Economia

Amazonas se consolida como mercado estratégico e impulsiona vendas da Chilli Beans no Norte

Somente no primeiro trimestre de 2026, o Amazonas registrou um faturamento de R$ 2.810.924,86 e em abril esse montante já chegou R$ 750 mil para a marca, representando 1,3% da operação nacional.

Karol Pacheco
02/05/2026 às 11:33.
Atualizado em 02/05/2026 às 11:33

(Foto: Divulgação)

O Amazonas tem se consolidado como um mercado relevante para o varejo de acessórios no Norte do país, com desempenho consistente e crescimento acima da média em algumas redes nacionais. No segmento, a Chilli Beans mantém presença ativa há anos, com resultados que reforçam o potencial da região dentro da estratégia da empresa.

Somente no primeiro trimestre de 2026, o Amazonas registrou um faturamento de R$ 2.810.924,86 e em abril esse montante já chegou R$ 750 mil para a marca, representando 1,3% da operação nacional. Dentro da região Norte, Manaus responde por 15,8% das vendas, consolidando-se como um dos principais polos de consumo. 

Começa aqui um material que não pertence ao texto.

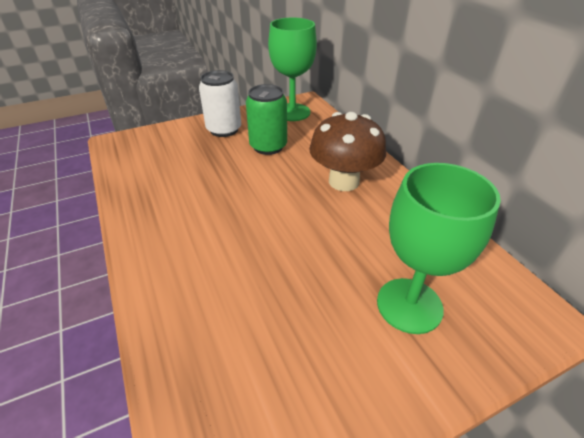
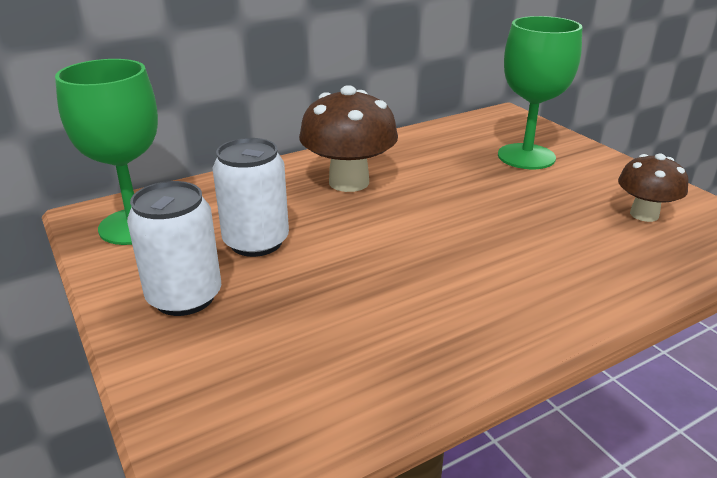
camera: 95 degrees left, 10 degrees down
(268, 146) = (256, 242): green can -> white can
(268, 376) = (644, 214): none -> brown mushroom

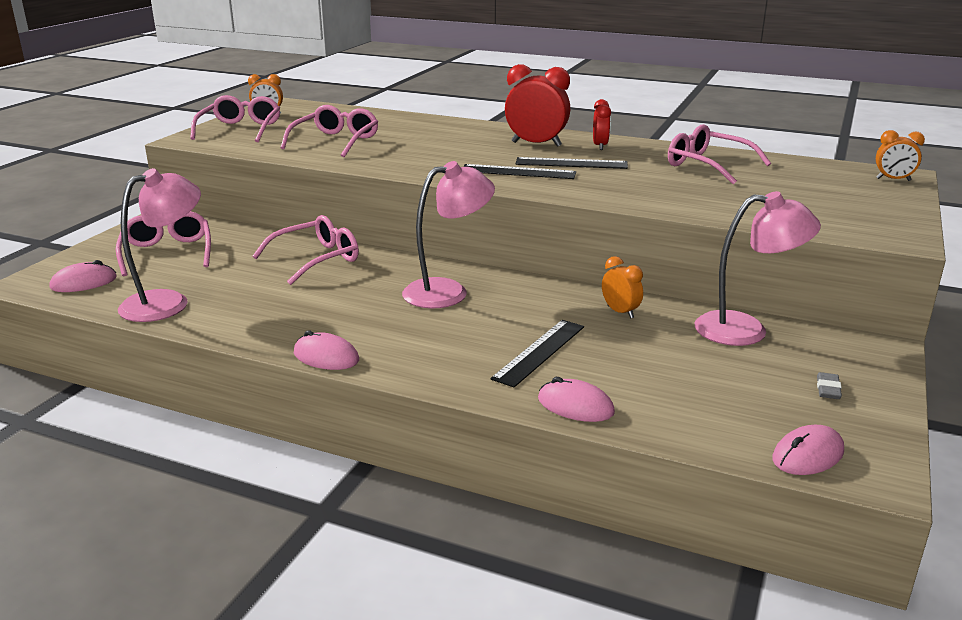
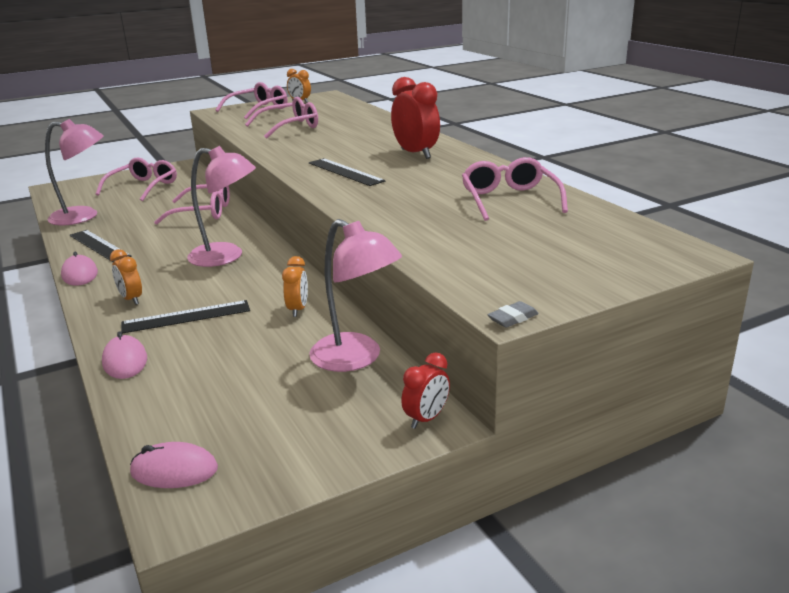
camera: 40 degrees right, 0 degrees up
(84, 283) = (75, 194): pink mouse -> none
(571, 163) = (401, 174): black ruler -> black ruler (99, 246)
(600, 146) = (461, 165): red clock -> red clock (426, 418)
(828, 389) = (307, 432): grey eraser -> grey eraser (512, 318)
(893, 179) = (666, 256): orange clock -> orange clock (131, 299)

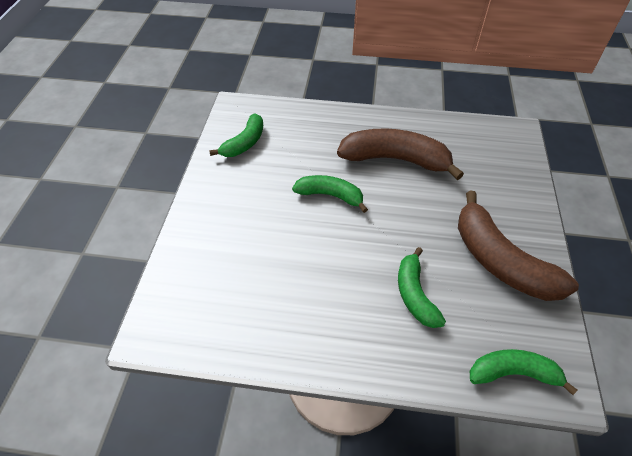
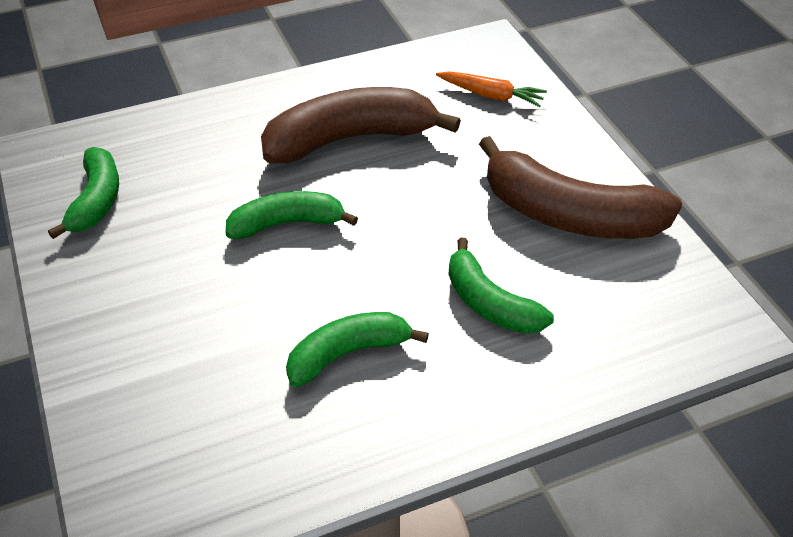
camera: 30 degrees left, 5 degrees down
(497, 164) = (491, 95): none -> orange carrot
(513, 373) = (665, 341): green banana -> green banana (347, 354)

Fundador e CEO da empresa, Caito Maia destaca que cidades como Manaus e Belém estão entre as cinco maiores em vendas em toda a rede. Segundo ele, o desempenho reforça a importância econômica da região e mantém o Norte no radar constante da companhia. O executivo afirma que os olhos da marca seguem atentos ao comportamento de consumo local, especialmente pelo potencial de crescimento.

(Foto: Divulgação)

 Apesar dos bons resultados, a logística ainda é um dos principais desafios para a operação no Norte. Os produtos chegam por vias terrestre e fluvial, o que impacta diretamente o tempo de abastecimento. Com coleções lançadas semanalmente, que fazem parte da estratégia da empresa, os itens destinados à região precisam ser enviados primeiro em relações às outras regiões. “A empresa vem aprendendo a lidar com essa realidade ao longo dos anos, mantendo o compromisso de oferecer os mesmos produtos disponíveis no restante do país”, afirmou Caíto.

A alta rotatividade de coleções é uma das marcas registradas da empresa, que trabalha com volumes menores e maior diversidade de produtos. Cada lançamento permanece por tempo limitado nas lojas, estimulando a renovação constante do portfólio e o interesse do consumidor. “Essa dinâmica exige alinhamento com franqueados e uma logística eficiente, considerada um dos segredos do modelo de negócios”, afirma o empresário.

Outro pilar importante são as colaborações com artistas e marcas da cultura pop, prática que a empresa desenvolve há duas décadas. Segundo Maia, o movimento é duplo, com parcerias surgindo tanto por iniciativa da marca quanto por interesse de artistas. Ele adianta que novas coleções com nomes como Cazuza e Charlie Brown Jr. estão previstas, reforçando a conexão com o público por meio de narrativas culturais.

Mesmo com forte presença nacional, a empresa ainda não regionaliza suas coleções de forma específica. Os produtos seguem um padrão único para todo o país, com temas considerados democráticos. “No entanto, há planos de investir mais em regionalização no futuro. Reconhecemos que o Amazonas oferece um campo fértil para explorar identidade cultural e desenvolver produtos com maior conexão local”, assegurou.

Fim da escala 6x1

No campo da gestão, o empresário também defende a experimentação de novos modelos de trabalho no varejo, como a escala 6x1 ou 5x2, de acordo com a realidade de cada franquia. “A mudança não está necessariamente ligada ao aumento de vendas, mas à qualidade do serviço e à redução da rotatividade de funcionários. O impacto positivo nessa mudança de escala está mais relacionado à experiência do cliente e à estabilidade das equipes”. Muitos dos franqueado da marca já adotam a escala 5x2, prática altamente incentivada por Caíto.

Com uma marca consolidada e diversificada, que hoje tem 68% das vendas concentradas em óculos escuros, além de produtos como óculos de grau, acessórios e relógios, Caito Maia mantém atuação direta na operação. Ele afirma que estar presente no dia a dia do negócio é o que garante decisões mais alinhadas com a realidade do mercado. 

Para empreendedores do Norte, Caíto aconselha “Os empreendedores no Norte têm que transformar identidade e cultura local em diferencial competitivo pode ser um caminho promissor em um mercado cada vez mais conectado ao conceito de autenticidade”.